#### AIM OF THE TASK
Word for word, reproduce each line of the data below, omitting every image.

#### MATERIAL PROVIDED

== Segment start ==

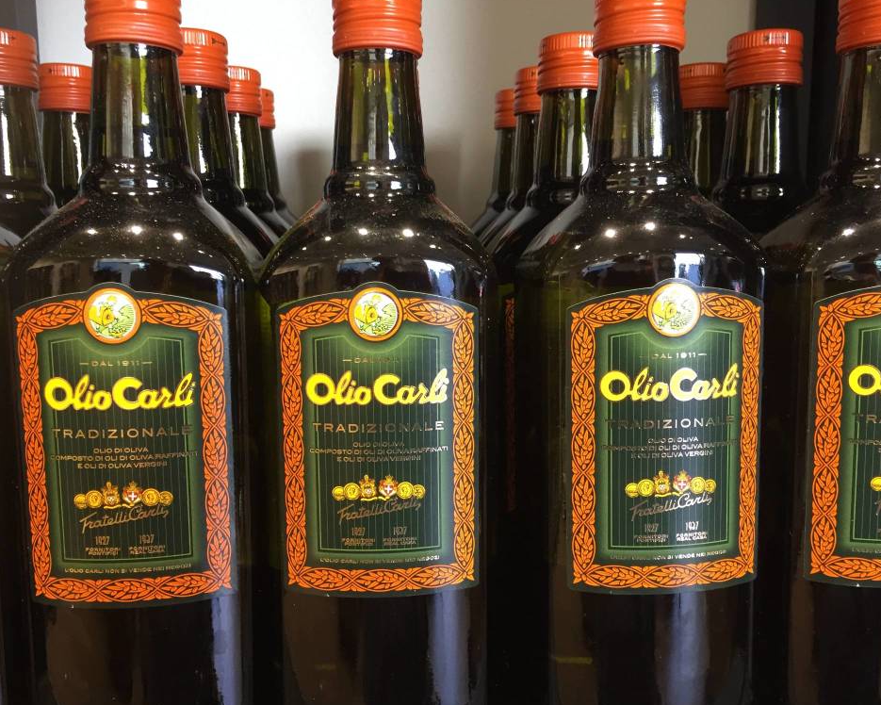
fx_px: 808
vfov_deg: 47.1
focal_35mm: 31
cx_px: 435
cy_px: 355
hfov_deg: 57.2
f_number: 2.2
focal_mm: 4.15
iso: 125
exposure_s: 1/33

== Segment end ==

#### EXERCISE SOLUTION
fx_px: 808
vfov_deg: 47.1
focal_35mm: 31
cx_px: 435
cy_px: 355
hfov_deg: 57.2
f_number: 2.2
focal_mm: 4.15
iso: 125
exposure_s: 1/33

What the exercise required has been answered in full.